Task to carry out
Which lines in the items below contain the string "locale"? Gather every such line, treating uppercase and lowercase as different.

Raw data
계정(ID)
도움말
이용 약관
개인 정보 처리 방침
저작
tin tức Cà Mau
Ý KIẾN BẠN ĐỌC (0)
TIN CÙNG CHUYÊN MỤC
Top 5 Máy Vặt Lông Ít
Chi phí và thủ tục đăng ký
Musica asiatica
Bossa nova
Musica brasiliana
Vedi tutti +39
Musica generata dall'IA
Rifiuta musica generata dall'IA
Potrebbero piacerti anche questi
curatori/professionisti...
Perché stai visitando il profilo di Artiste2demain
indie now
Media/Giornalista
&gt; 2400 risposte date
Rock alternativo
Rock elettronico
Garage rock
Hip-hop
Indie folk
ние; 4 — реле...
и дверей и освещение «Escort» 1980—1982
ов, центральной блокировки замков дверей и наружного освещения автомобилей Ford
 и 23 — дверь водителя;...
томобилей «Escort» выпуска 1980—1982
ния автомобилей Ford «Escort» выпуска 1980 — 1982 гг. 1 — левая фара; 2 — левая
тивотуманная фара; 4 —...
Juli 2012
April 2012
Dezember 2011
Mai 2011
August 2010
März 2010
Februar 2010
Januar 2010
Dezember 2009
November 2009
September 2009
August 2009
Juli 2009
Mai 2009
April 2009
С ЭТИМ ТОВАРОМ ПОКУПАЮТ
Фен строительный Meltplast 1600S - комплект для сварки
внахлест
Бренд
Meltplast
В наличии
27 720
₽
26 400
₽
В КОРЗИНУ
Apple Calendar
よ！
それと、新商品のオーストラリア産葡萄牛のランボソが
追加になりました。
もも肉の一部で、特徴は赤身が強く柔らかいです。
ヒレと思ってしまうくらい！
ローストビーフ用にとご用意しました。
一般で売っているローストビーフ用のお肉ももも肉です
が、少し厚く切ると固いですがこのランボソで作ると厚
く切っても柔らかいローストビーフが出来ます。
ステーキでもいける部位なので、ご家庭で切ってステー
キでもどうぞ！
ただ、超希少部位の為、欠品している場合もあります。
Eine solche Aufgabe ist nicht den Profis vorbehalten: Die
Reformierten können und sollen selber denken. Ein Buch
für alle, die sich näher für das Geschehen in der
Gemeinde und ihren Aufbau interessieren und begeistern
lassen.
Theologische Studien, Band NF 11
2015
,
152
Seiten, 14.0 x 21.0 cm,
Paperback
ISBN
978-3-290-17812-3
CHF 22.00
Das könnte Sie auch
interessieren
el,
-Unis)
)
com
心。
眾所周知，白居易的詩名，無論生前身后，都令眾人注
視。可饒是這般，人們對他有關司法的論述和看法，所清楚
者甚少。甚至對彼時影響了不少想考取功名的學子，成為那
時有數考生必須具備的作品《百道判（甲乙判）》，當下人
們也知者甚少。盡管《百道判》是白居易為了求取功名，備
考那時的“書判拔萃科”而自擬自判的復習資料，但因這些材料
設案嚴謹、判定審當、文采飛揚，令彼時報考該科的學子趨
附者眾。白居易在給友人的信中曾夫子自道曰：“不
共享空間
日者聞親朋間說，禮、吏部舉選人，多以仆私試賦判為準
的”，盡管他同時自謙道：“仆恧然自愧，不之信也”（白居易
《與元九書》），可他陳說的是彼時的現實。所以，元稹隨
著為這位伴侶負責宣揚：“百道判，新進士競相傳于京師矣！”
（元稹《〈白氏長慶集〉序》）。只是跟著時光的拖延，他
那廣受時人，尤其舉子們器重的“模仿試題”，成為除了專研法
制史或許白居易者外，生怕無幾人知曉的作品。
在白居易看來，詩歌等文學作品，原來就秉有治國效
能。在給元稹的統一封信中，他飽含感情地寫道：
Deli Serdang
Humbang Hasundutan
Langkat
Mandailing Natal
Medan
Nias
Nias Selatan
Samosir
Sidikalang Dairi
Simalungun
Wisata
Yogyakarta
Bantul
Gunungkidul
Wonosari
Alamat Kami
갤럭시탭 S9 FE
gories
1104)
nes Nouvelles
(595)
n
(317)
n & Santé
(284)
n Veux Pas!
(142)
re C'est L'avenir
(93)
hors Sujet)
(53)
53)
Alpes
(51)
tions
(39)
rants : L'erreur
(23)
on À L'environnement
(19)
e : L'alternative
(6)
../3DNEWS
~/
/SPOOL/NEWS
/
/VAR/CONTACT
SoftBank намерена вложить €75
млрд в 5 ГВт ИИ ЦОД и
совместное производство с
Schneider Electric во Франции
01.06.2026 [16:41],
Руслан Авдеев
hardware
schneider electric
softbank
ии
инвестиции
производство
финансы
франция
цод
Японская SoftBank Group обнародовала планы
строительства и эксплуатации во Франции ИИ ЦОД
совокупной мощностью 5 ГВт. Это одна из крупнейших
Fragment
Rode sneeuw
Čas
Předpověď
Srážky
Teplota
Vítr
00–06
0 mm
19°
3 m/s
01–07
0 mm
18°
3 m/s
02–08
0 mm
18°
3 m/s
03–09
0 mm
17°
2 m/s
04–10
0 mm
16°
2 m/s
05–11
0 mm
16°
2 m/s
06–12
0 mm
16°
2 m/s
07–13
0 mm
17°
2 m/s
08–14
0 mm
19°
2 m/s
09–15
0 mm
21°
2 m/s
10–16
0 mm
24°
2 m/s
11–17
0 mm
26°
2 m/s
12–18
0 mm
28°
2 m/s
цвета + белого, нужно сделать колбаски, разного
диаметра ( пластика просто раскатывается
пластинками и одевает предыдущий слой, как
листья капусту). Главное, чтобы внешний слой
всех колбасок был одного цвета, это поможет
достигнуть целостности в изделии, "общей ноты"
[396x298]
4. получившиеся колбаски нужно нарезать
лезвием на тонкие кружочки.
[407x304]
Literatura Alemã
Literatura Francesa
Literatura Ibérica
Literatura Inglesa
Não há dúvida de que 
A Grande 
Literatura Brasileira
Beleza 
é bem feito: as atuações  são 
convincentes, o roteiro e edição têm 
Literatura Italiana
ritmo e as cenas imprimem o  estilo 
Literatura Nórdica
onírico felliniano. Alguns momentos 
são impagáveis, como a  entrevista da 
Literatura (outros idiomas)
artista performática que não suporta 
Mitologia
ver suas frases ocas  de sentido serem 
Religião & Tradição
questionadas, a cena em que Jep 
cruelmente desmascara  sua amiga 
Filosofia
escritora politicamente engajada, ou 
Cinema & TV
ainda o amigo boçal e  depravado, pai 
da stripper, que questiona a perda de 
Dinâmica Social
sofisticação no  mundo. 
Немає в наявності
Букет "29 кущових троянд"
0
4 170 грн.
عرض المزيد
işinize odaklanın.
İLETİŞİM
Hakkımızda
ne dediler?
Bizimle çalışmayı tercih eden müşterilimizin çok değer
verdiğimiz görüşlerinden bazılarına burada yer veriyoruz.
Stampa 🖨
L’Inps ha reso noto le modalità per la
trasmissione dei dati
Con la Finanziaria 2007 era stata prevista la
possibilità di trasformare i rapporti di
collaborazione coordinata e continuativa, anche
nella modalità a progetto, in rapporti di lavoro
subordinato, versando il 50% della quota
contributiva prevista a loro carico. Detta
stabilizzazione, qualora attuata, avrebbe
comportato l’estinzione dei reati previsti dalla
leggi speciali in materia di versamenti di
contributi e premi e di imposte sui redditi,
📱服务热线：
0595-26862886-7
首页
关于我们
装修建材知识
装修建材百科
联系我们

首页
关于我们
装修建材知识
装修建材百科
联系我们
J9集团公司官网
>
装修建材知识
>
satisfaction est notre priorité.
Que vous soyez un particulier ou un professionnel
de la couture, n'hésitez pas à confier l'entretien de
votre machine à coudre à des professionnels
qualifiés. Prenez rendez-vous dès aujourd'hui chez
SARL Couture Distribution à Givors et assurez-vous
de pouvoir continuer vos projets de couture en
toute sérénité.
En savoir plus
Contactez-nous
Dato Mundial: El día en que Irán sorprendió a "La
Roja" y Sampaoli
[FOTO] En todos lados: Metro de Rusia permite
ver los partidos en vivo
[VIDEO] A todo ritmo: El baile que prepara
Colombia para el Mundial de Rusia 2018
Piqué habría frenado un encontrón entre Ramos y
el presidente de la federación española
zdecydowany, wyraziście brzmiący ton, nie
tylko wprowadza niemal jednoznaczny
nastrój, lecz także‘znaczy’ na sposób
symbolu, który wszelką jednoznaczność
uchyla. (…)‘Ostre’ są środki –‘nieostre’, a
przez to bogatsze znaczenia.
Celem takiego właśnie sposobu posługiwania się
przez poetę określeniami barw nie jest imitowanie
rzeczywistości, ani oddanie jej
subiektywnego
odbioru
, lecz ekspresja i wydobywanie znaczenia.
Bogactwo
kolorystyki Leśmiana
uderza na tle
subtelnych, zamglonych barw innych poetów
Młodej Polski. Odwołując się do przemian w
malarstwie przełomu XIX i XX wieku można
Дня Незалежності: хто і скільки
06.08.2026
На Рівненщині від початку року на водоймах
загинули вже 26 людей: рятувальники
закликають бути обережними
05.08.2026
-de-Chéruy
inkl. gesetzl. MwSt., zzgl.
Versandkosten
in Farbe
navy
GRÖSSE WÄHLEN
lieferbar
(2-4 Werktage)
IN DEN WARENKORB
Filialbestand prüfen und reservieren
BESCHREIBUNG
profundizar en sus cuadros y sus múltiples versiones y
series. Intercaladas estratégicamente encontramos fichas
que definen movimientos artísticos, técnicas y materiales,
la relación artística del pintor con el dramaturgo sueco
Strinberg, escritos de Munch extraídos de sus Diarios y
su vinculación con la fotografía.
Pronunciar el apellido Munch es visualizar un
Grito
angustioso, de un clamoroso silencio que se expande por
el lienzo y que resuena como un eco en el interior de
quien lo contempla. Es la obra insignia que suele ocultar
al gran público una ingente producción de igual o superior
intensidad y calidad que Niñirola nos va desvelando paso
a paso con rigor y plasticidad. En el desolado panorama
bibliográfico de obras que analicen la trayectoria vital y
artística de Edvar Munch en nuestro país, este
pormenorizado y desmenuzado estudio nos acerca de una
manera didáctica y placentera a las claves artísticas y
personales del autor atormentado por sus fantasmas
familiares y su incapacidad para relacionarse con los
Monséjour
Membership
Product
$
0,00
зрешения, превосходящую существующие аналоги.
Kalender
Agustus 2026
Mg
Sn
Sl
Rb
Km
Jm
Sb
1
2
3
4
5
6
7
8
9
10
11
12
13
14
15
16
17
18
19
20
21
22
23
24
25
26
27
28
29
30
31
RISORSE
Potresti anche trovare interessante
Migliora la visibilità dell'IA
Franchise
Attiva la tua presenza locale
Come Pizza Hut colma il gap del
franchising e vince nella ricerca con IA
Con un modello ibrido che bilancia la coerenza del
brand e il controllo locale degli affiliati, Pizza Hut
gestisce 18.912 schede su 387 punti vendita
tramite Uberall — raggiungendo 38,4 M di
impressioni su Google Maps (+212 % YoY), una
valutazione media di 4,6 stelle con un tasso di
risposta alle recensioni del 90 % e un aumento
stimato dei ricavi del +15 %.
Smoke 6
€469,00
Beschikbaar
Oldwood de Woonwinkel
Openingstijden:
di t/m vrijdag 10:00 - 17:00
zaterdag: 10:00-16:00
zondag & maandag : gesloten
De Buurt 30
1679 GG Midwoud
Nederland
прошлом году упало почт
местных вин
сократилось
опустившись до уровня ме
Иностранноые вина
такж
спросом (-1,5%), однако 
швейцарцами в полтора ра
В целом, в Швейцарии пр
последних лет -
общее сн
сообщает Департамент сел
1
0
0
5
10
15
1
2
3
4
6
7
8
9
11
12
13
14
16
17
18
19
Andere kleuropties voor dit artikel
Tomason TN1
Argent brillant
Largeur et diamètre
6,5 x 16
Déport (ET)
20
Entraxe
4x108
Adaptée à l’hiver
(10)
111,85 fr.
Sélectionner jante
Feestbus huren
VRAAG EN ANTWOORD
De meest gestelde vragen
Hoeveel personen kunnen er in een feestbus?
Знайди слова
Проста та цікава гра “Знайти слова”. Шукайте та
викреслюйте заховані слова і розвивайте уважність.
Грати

Exercise result
Attiva la tua presenza locale
brand e il controllo locale degli affiliati, Pizza Hut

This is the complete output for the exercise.